• _Data for review_
....

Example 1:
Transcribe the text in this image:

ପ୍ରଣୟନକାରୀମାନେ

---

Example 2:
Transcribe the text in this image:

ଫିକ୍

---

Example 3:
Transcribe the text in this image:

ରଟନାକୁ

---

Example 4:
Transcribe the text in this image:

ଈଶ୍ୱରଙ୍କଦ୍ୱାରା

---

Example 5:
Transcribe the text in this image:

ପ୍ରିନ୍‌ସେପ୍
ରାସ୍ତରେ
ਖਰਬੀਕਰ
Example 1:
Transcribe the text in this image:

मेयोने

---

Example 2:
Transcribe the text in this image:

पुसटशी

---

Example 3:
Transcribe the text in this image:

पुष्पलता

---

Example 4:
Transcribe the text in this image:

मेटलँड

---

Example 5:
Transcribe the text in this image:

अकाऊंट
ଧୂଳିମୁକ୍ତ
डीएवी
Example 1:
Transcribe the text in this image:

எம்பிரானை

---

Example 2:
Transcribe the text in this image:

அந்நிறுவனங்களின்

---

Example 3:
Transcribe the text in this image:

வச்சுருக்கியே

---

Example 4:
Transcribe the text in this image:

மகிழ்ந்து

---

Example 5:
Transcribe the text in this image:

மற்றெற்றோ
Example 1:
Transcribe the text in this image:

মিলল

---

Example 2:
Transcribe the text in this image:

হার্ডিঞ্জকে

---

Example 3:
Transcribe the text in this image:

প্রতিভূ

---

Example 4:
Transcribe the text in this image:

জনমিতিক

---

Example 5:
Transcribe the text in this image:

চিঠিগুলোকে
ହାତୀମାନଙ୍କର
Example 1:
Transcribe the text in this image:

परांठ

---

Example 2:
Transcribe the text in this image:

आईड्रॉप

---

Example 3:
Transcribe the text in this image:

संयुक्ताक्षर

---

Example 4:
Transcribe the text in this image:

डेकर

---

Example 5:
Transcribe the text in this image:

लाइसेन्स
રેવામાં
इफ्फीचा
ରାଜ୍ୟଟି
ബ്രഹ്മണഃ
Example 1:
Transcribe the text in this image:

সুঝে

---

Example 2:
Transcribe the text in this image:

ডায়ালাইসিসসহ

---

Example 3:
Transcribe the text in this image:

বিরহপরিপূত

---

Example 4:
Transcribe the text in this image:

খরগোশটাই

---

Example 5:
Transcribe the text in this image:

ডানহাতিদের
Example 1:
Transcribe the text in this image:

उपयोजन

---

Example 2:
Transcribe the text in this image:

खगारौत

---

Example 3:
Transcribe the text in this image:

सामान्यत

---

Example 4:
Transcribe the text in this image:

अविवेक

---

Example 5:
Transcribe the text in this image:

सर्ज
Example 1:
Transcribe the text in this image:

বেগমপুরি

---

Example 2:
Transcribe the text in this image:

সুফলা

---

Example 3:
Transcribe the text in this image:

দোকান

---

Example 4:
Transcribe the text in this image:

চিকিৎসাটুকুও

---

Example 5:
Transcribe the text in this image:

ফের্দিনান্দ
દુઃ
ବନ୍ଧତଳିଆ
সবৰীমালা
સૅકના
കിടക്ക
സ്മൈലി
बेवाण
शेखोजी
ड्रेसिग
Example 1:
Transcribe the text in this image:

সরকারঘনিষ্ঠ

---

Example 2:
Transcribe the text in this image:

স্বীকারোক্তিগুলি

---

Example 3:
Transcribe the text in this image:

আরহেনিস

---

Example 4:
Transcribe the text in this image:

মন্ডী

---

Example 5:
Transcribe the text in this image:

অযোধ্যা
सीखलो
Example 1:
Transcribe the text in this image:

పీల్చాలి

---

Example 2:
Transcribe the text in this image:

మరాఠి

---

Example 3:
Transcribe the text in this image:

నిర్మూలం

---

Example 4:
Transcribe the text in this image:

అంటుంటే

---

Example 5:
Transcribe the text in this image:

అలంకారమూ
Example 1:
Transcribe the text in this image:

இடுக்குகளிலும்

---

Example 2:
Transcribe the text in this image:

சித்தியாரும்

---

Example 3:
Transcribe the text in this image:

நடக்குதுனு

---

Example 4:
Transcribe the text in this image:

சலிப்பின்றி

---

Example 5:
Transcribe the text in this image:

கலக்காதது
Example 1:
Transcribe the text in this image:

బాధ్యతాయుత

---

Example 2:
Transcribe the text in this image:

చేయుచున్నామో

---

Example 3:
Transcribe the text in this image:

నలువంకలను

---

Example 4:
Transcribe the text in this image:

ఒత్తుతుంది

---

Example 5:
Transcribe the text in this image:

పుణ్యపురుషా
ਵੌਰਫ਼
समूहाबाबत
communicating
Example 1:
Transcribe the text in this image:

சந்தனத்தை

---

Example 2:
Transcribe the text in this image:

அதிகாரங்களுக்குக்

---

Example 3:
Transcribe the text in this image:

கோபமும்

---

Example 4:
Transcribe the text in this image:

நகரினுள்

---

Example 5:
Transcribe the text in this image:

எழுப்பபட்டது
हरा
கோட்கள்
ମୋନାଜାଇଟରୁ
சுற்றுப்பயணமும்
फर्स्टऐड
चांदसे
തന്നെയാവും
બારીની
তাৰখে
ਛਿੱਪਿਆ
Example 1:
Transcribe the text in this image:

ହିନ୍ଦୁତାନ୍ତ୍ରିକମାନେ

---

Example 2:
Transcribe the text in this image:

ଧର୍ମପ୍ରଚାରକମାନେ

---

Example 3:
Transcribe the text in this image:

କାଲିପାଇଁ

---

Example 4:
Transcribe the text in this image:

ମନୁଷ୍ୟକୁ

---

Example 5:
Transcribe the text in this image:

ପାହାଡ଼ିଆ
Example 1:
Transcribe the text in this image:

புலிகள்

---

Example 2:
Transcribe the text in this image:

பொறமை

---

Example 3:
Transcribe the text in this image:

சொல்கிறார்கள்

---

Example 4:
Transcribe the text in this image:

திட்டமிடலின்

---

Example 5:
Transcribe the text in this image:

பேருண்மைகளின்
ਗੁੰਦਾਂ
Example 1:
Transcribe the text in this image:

....

• _The task_
I'd like every record written out exactly as given.

• _Result_
Example 1:
Transcribe the text in this image:

ପ୍ରଣୟନକାରୀମାନେ

---

Example 2:
Transcribe the text in this image:

ଫିକ୍

---

Example 3:
Transcribe the text in this image:

ରଟନାକୁ

---

Example 4:
Transcribe the text in this image:

ଈଶ୍ୱରଙ୍କଦ୍ୱାରା

---

Example 5:
Transcribe the text in this image:

ପ୍ରିନ୍‌ସେପ୍
ରାସ୍ତରେ
ਖਰਬੀਕਰ
Example 1:
Transcribe the text in this image:

मेयोने

---

Example 2:
Transcribe the text in this image:

पुसटशी

---

Example 3:
Transcribe the text in this image:

पुष्पलता

---

Example 4:
Transcribe the text in this image:

मेटलँड

---

Example 5:
Transcribe the text in this image:

अकाऊंट
ଧୂଳିମୁକ୍ତ
डीएवी
Example 1:
Transcribe the text in this image:

எம்பிரானை

---

Example 2:
Transcribe the text in this image:

அந்நிறுவனங்களின்

---

Example 3:
Transcribe the text in this image:

வச்சுருக்கியே

---

Example 4:
Transcribe the text in this image:

மகிழ்ந்து

---

Example 5:
Transcribe the text in this image:

மற்றெற்றோ
Example 1:
Transcribe the text in this image:

মিলল

---

Example 2:
Transcribe the text in this image:

হার্ডিঞ্জকে

---

Example 3:
Transcribe the text in this image:

প্রতিভূ

---

Example 4:
Transcribe the text in this image:

জনমিতিক

---

Example 5:
Transcribe the text in this image:

চিঠিগুলোকে
ହାତୀମାନଙ୍କର
Example 1:
Transcribe the text in this image:

परांठ

---

Example 2:
Transcribe the text in this image:

आईड्रॉप

---

Example 3:
Transcribe the text in this image:

संयुक्ताक्षर

---

Example 4:
Transcribe the text in this image:

डेकर

---

Example 5:
Transcribe the text in this image:

लाइसेन्स
રેવામાં
इफ्फीचा
ରାଜ୍ୟଟି
ബ്രഹ്മണഃ
Example 1:
Transcribe the text in this image:

সুঝে

---

Example 2:
Transcribe the text in this image:

ডায়ালাইসিসসহ

---

Example 3:
Transcribe the text in this image:

বিরহপরিপূত

---

Example 4:
Transcribe the text in this image:

খরগোশটাই

---

Example 5:
Transcribe the text in this image:

ডানহাতিদের
Example 1:
Transcribe the text in this image:

उपयोजन

---

Example 2:
Transcribe the text in this image:

खगारौत

---

Example 3:
Transcribe the text in this image:

सामान्यत

---

Example 4:
Transcribe the text in this image:

अविवेक

---

Example 5:
Transcribe the text in this image:

सर्ज
Example 1:
Transcribe the text in this image:

বেগমপুরি

---

Example 2:
Transcribe the text in this image:

সুফলা

---

Example 3:
Transcribe the text in this image:

দোকান

---

Example 4:
Transcribe the text in this image:

চিকিৎসাটুকুও

---

Example 5:
Transcribe the text in this image:

ফের্দিনান্দ
દુઃ
ବନ୍ଧତଳିଆ
সবৰীমালা
સૅકના
കിടക്ക
സ്മൈലി
बेवाण
शेखोजी
ड्रेसिग
Example 1:
Transcribe the text in this image:

সরকারঘনিষ্ঠ

---

Example 2:
Transcribe the text in this image:

স্বীকারোক্তিগুলি

---

Example 3:
Transcribe the text in this image:

আরহেনিস

---

Example 4:
Transcribe the text in this image:

মন্ডী

---

Example 5:
Transcribe the text in this image:

অযোধ্যা
सीखलो
Example 1:
Transcribe the text in this image:

పీల్చాలి

---

Example 2:
Transcribe the text in this image:

మరాఠి

---

Example 3:
Transcribe the text in this image:

నిర్మూలం

---

Example 4:
Transcribe the text in this image:

అంటుంటే

---

Example 5:
Transcribe the text in this image:

అలంకారమూ
Example 1:
Transcribe the text in this image:

இடுக்குகளிலும்

---

Example 2:
Transcribe the text in this image:

சித்தியாரும்

---

Example 3:
Transcribe the text in this image:

நடக்குதுனு

---

Example 4:
Transcribe the text in this image:

சலிப்பின்றி

---

Example 5:
Transcribe the text in this image:

கலக்காதது
Example 1:
Transcribe the text in this image:

బాధ్యతాయుత

---

Example 2:
Transcribe the text in this image:

చేయుచున్నామో

---

Example 3:
Transcribe the text in this image:

నలువంకలను

---

Example 4:
Transcribe the text in this image:

ఒత్తుతుంది

---

Example 5:
Transcribe the text in this image:

పుణ్యపురుషా
ਵੌਰਫ਼
समूहाबाबत
communicating
Example 1:
Transcribe the text in this image:

சந்தனத்தை

---

Example 2:
Transcribe the text in this image:

அதிகாரங்களுக்குக்

---

Example 3:
Transcribe the text in this image:

கோபமும்

---

Example 4:
Transcribe the text in this image:

நகரினுள்

---

Example 5:
Transcribe the text in this image:

எழுப்பபட்டது
हरा
கோட்கள்
ମୋନାଜାଇଟରୁ
சுற்றுப்பயணமும்
फर्स्टऐड
चांदसे
തന്നെയാവും
બારીની
তাৰখে
ਛਿੱਪਿਆ
Example 1:
Transcribe the text in this image:

ହିନ୍ଦୁତାନ୍ତ୍ରିକମାନେ

---

Example 2:
Transcribe the text in this image:

ଧର୍ମପ୍ରଚାରକମାନେ

---

Example 3:
Transcribe the text in this image:

କାଲିପାଇଁ

---

Example 4:
Transcribe the text in this image:

ମନୁଷ୍ୟକୁ

---

Example 5:
Transcribe the text in this image:

ପାହାଡ଼ିଆ
Example 1:
Transcribe the text in this image:

புலிகள்

---

Example 2:
Transcribe the text in this image:

பொறமை

---

Example 3:
Transcribe the text in this image:

சொல்கிறார்கள்

---

Example 4:
Transcribe the text in this image:

திட்டமிடலின்

---

Example 5:
Transcribe the text in this image:

பேருண்மைகளின்
ਗੁੰਦਾਂ
Example 1:
Transcribe the text in this image:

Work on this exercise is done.